Littlewort, G., Bartlett, M. S., Fasel, I., Susskind, J., & Movellan, J. 2006. Dynamics of facial expression extracted automatically from video. Image and Vision Computing, 24(6), 615-625.

  We present a systematic comparison of machine learning methods applied to the problem of fully automatic recognition of facial expressions, including AdaBoost, support vector machines, and linear discriminant analysis. Each video-frame is first scanned in real-time to detect approximately upright-frontal faces. The faces found are scaled into image patches of equal size, convolved with a bank of Gabor energy filters, and then passed to a recognition engine that codes facial expressions into 7 dimensions in real time: neutral, anger, disgust, fear, joy, sadness, surprise. We report results on a series of experiments comparing spatial frequency ranges, feature selection techniques, and recognition engines. Best results were obtained by selecting a subset of Gabor filters using AdaBoost and then training Support Vector Machines on the outputs of the filters selected by AdaBoost. The generalization performance to new subjects for a 7-way forced choice was 93% or more correct on two publicly available datasets, the best performance reported so far on these datasets. The outputs of the classifier change smoothly as a function of time and thus can be used for unobtrusive expression dynamics capture. We developed an end-to-end system that provides facial expression codes at 24 frames per second and animates a computer-generated character. In real-time this expression mirror operates down to resolutions of 16 pixels from eye to eye. We also applied the system to fully automated facial action coding.

Matsugu, M., Mori, K., Mitari, Y., & Kaneda, Y. 2003. Subject independent facial expression recognition with robust face detection using a convolutional neural network. Neural Networks, 16(5), 555-559.

  Reliable detection of ordinary facial expressions (e.g. smile) despite the variability among individuals as well as face appearance is an important step toward the realization of perceptual user interface with autonomous perception of persons. We describe a rule-based algorithm for robust facial expression recognition combined with robust face detection using a convolutional neural network. In this study, we address the problem of subject independence as well as translation, rotation, and scale invariance in the recognition of facial expression. The result shows reliable detection of smiles with recognition rate of 97.6% for 5600 still images of more than 10 subjects. The proposed algorithm demonstrated the ability to discriminate smiling from talking based on the saliency score obtained from voting visual cues. To the best of our knowledge, it is the first facial expression recognition model with the property of subject independence combined with robustness to variability in facial appearance.

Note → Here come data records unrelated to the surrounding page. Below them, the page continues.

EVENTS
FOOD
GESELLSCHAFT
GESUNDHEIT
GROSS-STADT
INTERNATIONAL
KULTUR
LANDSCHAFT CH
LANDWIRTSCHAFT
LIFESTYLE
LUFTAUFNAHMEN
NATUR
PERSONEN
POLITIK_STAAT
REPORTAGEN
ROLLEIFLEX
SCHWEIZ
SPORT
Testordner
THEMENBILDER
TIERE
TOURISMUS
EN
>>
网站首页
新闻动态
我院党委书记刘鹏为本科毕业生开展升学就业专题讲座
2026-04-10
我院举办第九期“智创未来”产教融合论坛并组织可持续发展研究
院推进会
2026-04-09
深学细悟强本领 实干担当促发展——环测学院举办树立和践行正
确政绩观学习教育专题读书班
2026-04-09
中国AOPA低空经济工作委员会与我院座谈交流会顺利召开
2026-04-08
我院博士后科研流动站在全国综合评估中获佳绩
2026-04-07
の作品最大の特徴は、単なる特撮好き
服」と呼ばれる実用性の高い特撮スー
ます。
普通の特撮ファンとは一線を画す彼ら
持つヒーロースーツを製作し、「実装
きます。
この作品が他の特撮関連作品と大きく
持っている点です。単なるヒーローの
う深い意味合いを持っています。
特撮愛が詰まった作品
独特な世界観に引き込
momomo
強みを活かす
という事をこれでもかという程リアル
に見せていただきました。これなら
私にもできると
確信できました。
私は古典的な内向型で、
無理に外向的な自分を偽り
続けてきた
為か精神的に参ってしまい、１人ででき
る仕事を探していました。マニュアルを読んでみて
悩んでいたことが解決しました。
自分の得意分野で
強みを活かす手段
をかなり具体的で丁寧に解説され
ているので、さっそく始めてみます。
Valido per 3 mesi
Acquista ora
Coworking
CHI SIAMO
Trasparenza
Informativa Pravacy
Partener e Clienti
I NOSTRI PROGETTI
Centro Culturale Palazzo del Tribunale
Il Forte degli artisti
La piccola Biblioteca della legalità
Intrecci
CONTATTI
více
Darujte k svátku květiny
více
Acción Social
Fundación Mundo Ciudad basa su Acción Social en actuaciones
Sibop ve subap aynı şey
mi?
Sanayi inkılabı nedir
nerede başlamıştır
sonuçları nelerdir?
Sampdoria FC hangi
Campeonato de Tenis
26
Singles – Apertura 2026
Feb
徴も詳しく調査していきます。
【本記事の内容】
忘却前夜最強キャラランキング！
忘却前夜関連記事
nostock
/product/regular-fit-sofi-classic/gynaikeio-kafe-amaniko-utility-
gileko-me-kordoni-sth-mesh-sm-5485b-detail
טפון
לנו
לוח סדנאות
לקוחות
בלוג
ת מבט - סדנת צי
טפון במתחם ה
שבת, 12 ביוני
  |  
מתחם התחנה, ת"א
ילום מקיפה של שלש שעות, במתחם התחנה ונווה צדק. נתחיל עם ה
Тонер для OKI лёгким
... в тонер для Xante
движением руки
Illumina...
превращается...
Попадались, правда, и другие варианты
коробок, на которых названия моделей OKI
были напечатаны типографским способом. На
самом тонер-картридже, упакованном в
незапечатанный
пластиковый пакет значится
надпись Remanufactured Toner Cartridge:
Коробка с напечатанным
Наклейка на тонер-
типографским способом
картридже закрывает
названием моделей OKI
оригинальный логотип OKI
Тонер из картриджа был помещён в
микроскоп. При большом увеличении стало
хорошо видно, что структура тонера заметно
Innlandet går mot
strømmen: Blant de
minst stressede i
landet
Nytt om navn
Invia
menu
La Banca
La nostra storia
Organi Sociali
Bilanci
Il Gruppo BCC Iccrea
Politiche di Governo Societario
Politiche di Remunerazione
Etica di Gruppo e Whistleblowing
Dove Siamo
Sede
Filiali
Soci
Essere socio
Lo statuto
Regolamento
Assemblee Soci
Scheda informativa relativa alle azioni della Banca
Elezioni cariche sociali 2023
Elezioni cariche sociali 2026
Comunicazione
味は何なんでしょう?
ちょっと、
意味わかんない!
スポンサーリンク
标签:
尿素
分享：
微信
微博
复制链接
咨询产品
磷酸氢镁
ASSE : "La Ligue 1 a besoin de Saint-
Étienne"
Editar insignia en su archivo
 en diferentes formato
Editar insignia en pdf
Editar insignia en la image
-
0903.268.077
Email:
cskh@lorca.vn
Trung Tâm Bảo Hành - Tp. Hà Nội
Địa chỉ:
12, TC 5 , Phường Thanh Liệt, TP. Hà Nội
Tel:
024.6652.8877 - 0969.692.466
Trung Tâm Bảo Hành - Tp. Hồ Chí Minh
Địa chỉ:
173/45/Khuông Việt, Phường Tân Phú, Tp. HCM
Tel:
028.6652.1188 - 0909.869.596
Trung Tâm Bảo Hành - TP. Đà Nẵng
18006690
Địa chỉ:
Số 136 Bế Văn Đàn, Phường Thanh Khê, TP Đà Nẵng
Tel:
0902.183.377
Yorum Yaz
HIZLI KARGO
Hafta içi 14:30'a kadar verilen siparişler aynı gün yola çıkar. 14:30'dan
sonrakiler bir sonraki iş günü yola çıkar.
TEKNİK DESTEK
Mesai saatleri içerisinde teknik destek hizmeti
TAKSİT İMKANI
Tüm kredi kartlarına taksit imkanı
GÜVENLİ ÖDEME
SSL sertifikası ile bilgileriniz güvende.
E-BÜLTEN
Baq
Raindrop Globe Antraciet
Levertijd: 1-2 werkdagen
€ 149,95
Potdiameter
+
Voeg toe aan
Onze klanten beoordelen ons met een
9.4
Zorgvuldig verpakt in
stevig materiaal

Pardàs, M., & Bonafonte, A. 2002. Facial animation parameters extraction and expression recognition using Hidden Markov Models. Signal Processing: Image Communication, 17(9), 675-688.

  The video analysis system described in this paper aims at facial expression recognition consistent with the MPEG4 standardized parameters for facial animation, FAP. For this reason, two levels of analysis are necessary: low-level analysis to extract the MPEG4 compliant parameters and high-level analysis to estimate the expression of the sequence using these low-level parameters. The low-level analysis is based on an improved active contour algorithm that uses high level information based on principal component analysis to locate the most significant contours of the face (eyebrows and mouth), and on motion estimation to track them. The high-level analysis takes as input the FAP produced by the low-level analysis tool and, by means of a Hidden Markov Model classifier, detects the expression of the sequence.